RNA-seq analysis was conducted in the ∆hemA and ∆hemB strains to investigate the downstream genes and pathways after the heme biosynthesis pathway was disrupted, which could provide a clue for the deficiency of persister formation. A total of 64 genes were downregulated, and 23 genes were upregulated in both ∆hemA and ∆hemB mutants (Supplementary Tables S3 and S4). The downregulated genes were mainly associated with amino acid metabolism (hutI, hutU, hutG, and hutH), nucleotide metabolism (purE, purK, purL, purF, purM, purH, and purD), carbohydrate metabolism (acsA1), transporters (mnhA1, mnhB1, mnhC1, mnhD1, mnhE1, glpF, glnQ, and glpT), lipid metabolism (lip), carotenoid biosynthesis (crtM), and environmental information processing (epiF, epiE, epiG, hld, and asp23). Some of these differentially expressed genes were clustered in the same operons (Figure 4).

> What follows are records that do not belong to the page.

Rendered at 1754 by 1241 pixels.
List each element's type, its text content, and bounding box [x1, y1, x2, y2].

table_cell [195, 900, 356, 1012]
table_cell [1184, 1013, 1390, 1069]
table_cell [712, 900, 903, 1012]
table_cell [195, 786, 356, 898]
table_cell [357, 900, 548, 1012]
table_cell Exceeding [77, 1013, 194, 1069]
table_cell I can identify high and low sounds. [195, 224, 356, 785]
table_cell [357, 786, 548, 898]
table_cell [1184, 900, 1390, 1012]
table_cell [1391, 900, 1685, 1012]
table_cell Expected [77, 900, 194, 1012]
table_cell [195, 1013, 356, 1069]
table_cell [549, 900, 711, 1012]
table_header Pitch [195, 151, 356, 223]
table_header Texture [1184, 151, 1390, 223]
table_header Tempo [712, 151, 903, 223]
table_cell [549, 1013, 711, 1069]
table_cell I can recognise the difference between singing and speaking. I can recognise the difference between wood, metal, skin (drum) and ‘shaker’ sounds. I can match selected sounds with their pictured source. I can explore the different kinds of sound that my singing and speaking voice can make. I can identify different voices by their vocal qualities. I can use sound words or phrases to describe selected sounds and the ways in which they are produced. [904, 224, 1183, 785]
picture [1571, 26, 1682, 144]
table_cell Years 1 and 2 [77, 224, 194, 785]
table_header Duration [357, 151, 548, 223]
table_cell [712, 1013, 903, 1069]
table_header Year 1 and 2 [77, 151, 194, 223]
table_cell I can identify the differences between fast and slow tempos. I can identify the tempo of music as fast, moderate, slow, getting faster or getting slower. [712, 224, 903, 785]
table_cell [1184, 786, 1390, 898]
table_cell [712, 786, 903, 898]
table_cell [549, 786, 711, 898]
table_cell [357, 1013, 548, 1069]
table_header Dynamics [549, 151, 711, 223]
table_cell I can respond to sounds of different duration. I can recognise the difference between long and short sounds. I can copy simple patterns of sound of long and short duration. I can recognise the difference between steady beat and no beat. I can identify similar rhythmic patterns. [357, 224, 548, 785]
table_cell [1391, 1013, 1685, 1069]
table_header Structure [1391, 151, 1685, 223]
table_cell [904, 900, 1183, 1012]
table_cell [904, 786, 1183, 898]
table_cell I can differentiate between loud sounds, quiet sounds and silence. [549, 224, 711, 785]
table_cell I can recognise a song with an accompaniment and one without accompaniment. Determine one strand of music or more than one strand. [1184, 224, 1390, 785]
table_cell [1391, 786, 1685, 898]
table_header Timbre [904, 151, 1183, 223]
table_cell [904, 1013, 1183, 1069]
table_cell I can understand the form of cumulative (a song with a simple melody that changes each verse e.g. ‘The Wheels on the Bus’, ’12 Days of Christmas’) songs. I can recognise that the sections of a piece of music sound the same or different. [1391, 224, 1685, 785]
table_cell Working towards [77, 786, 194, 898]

The upregulated genes were associated with energy metabolism (pgk, tpi, pgm, and fdaB), butanoate metabolism (alsS and alsD), arginine biosynthesis (arcD3, arcB3, and arcA3), transporters (USA300HOU_0762 and USA300HOU_0897), and a multidrug efflux pump (USA300HOU_2333 and USA300HOU_2334).

The RNA-seq results were further confirmed by real-time PCR using the wild type as a control (Supplementary Table S5). Among 34 genes that were selected, transcriptional changes were confirmed in 21 genes, indicating that a large part of the RNA-seq results was reliable.

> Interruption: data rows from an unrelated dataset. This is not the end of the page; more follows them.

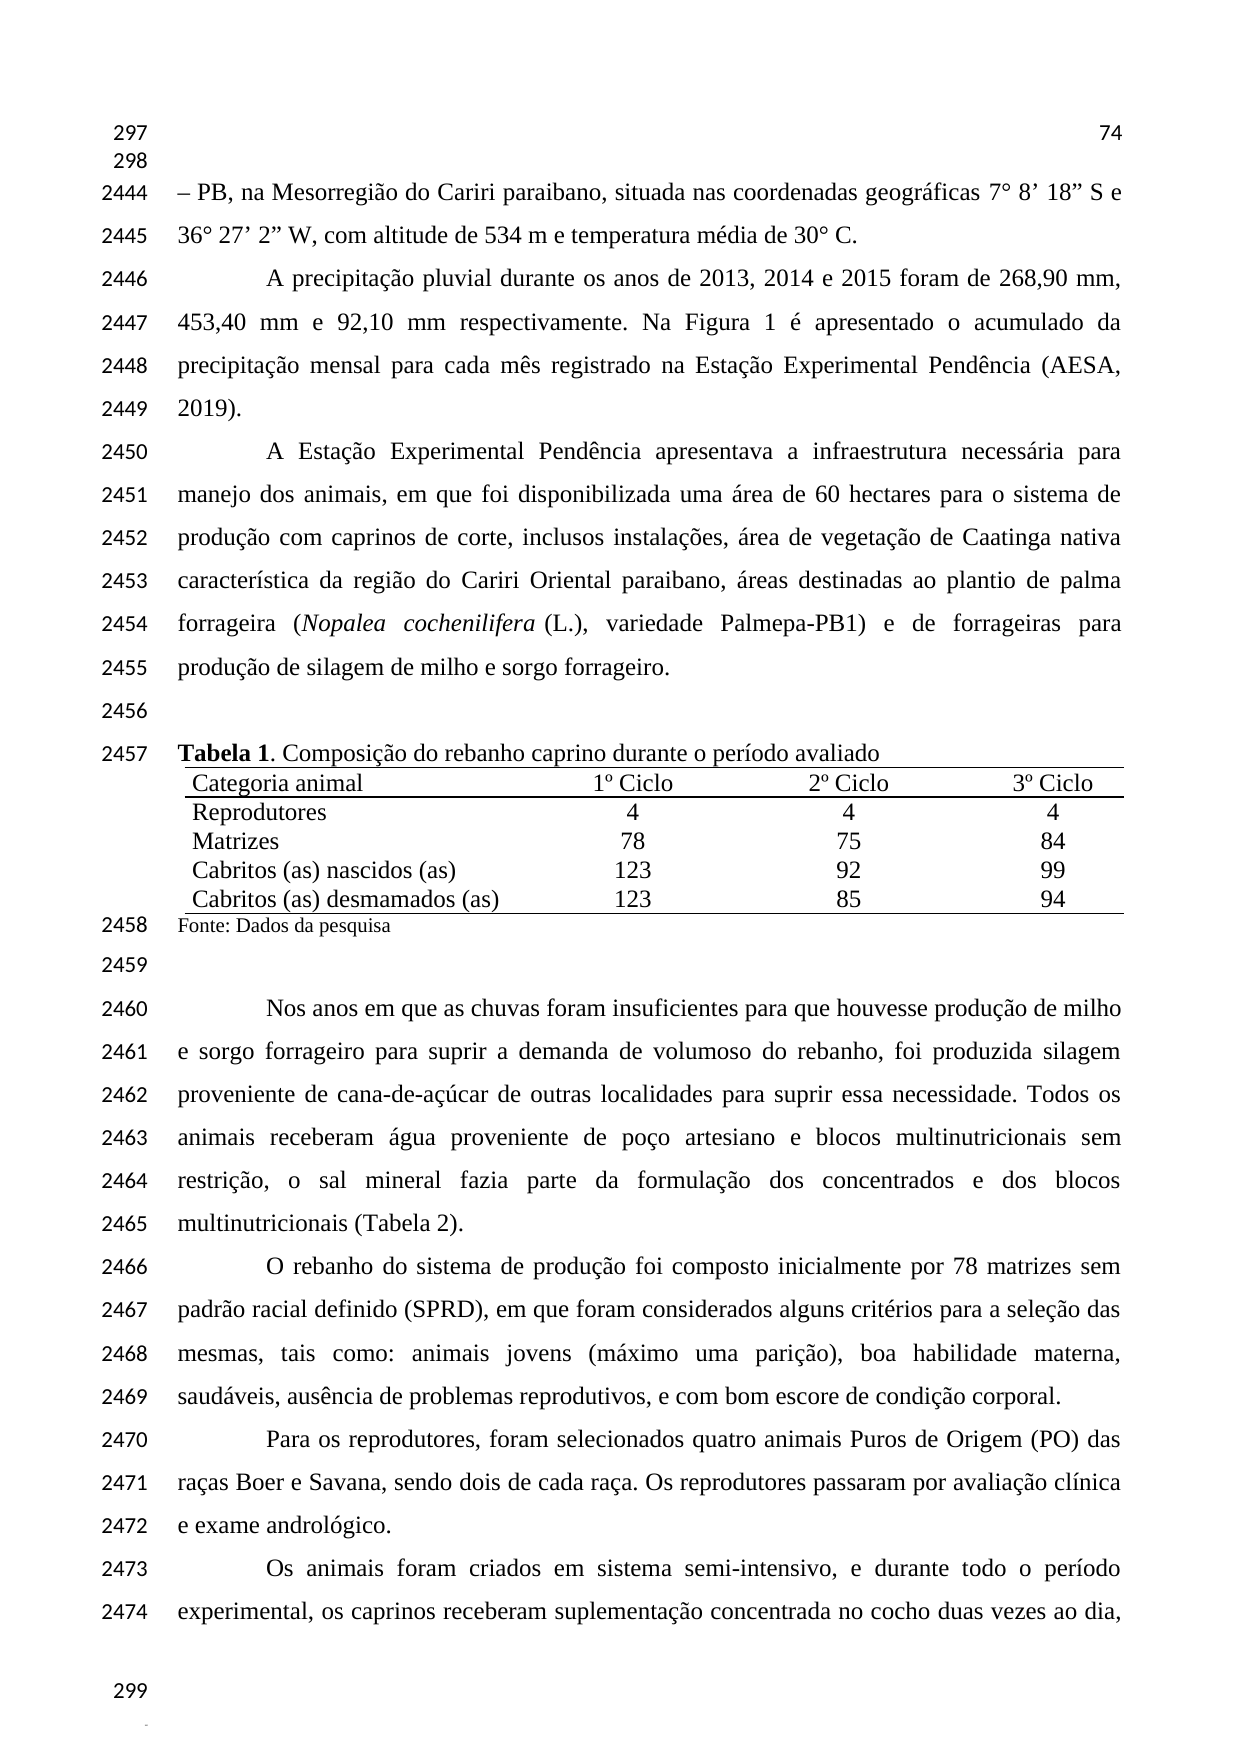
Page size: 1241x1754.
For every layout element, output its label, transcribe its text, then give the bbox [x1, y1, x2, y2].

table_cell 123 [550, 855, 716, 884]
table_cell Cabritos (as) nascidos (as) [185, 855, 549, 884]
table_cell 4 [550, 798, 716, 826]
table_header Categoria animal [185, 768, 549, 796]
table_header 1º Ciclo [550, 768, 716, 796]
text O rebanho do sistema de produção foi composto inicialmente por 78 matrizes sem padrão racial definido (SPRD), em que foram considerados alguns critérios para a seleção das mesmas, tais como: animais jovens (máximo uma parição), boa habilidade materna, saudáveis, ausência de problemas reprodutivos, e com bom escore de condição corporal. [177, 1251, 1122, 1409]
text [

Since some operons were entirely upregulated or downregulated, they were more likely to be consequent downstream genes or complementary genes of heme deficiency. We therefore constructed strains overexpressing four downregulated genes or operons in USA500∆hemA, including the hutIU (involved in Histidine metabolism), USA300HOU1605–09, and asp23 (encoding alkaline shock protein 23 and other protein) operons and epiF (involved in Quorum sensing), and constructed two double-knockout strains, including ∆arc (encoding arginine/ornithine antiporter) and ∆alsSD (involved in Butanoate metabolism) in USA500∆hemA, to further investigate the mechanism of heme effects on persister formation.

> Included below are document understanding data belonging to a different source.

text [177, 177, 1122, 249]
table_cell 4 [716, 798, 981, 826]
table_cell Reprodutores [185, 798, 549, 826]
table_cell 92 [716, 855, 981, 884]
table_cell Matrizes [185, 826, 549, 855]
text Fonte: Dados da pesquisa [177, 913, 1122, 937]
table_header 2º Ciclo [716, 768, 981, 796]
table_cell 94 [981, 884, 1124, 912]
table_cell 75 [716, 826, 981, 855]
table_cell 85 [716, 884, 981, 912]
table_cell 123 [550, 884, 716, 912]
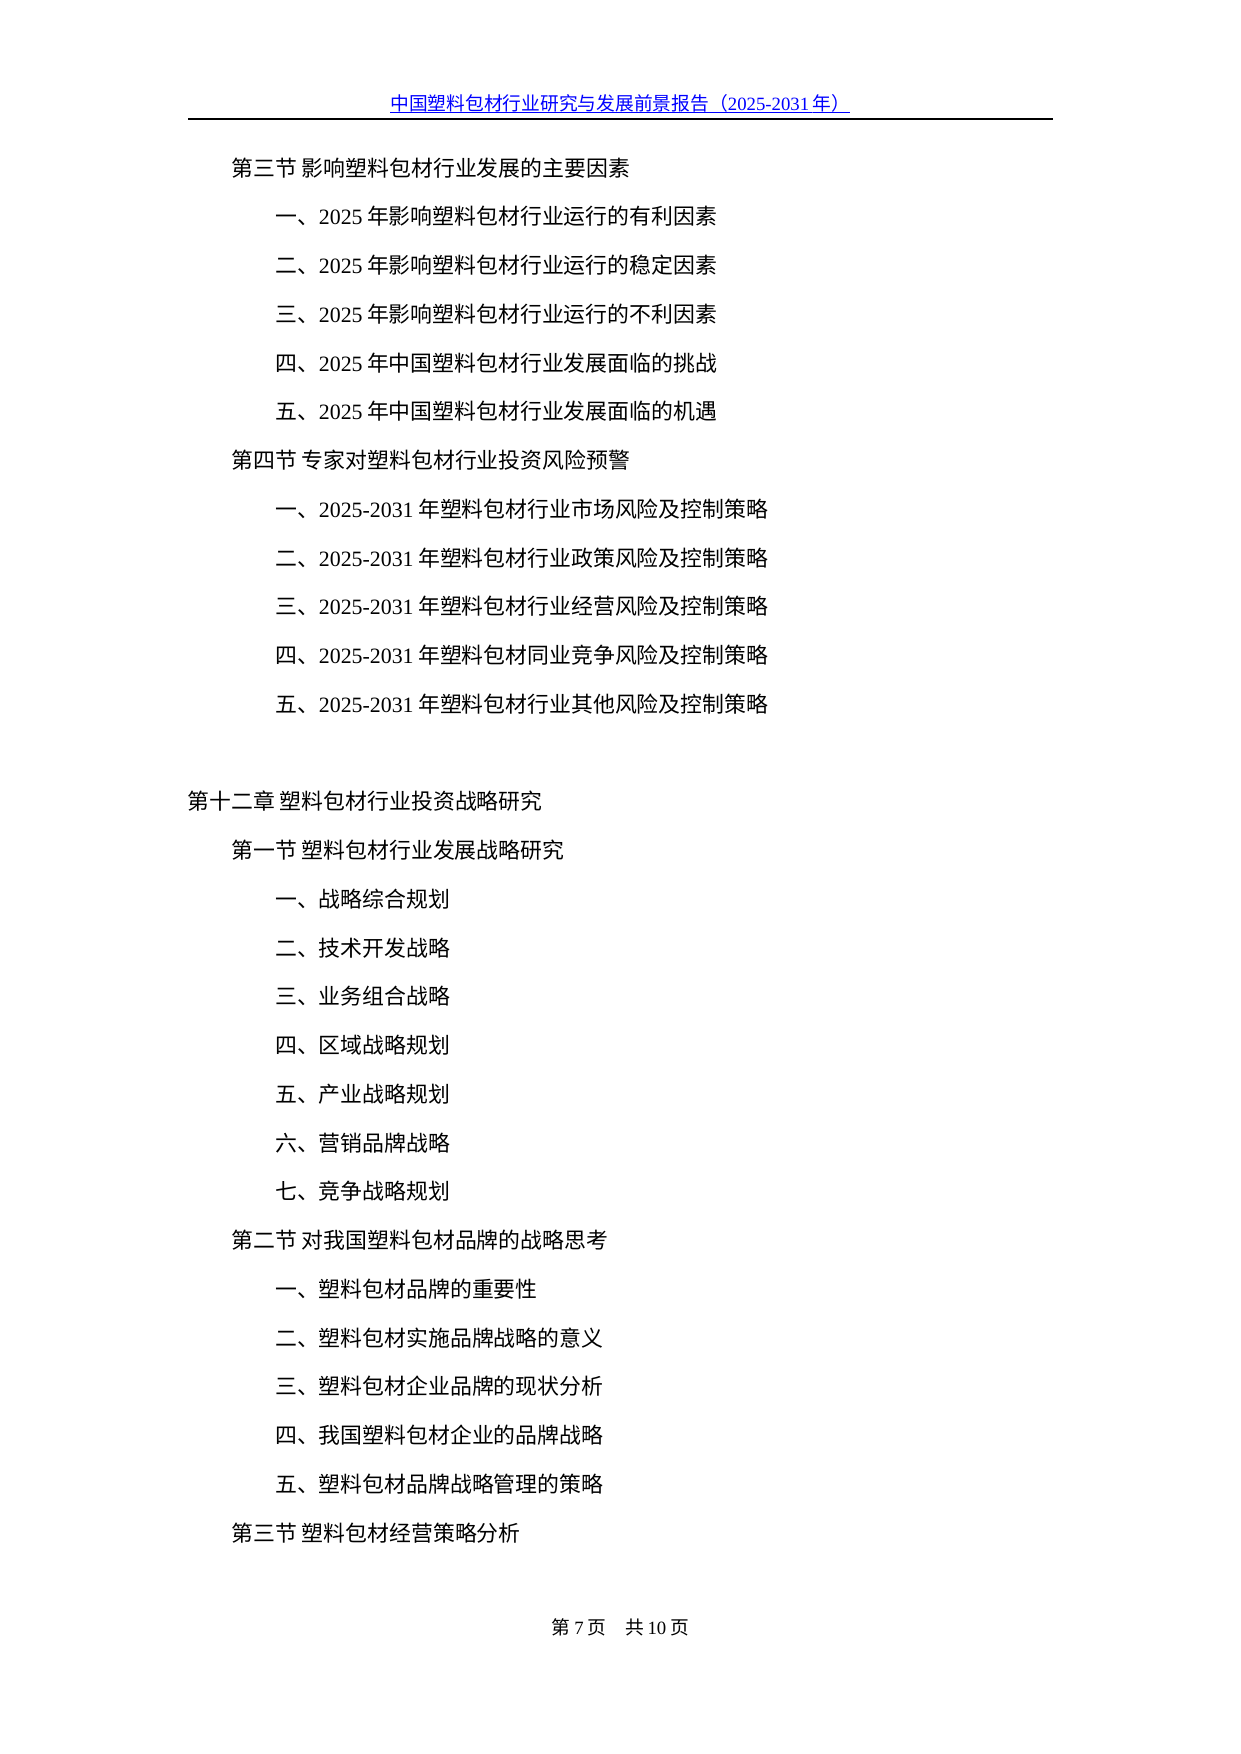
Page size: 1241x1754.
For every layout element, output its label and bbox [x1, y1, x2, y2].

text [187, 150, 1053, 1548]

Under acid stress, the overexpression of the asp23 operon restored persister formation in the ∆hemA mutant, with 0.56 and 0.93 log higher survival than that in the ∆hemA control after 2 h and 3 h treatment, respectively (p < 0.05). However, the double ∆hemA∆arc mutants had 1.16log fewer CFU than that in the USA500∆hemA mutant after 2 h treatment (p < 0.05; Figure 5A), suggesting that knocking out the arc operons further inhibited persister formation under acid stress. Under oxidative stress, the overexpression of the hutIU operon and the knockout arc operon further decreased persister formation. The USA500 ∆hemA::pmx16-hutIU strain had 3.27 log fewer CFU than those in the ∆hemA control after 2 h treatment (p < 0.05). The double USA500∆hemA∆arc mutant had 5.35 log fewer CFU than those in the control after 3 h treatment (p < 0.05; Figure 5B). No significant changes were observed under heat stress. (p > 0.05; Figure 5C).

The RNA-sequencing data was uploaded to the SRA database under the Bioproject ID of PRJNA750238.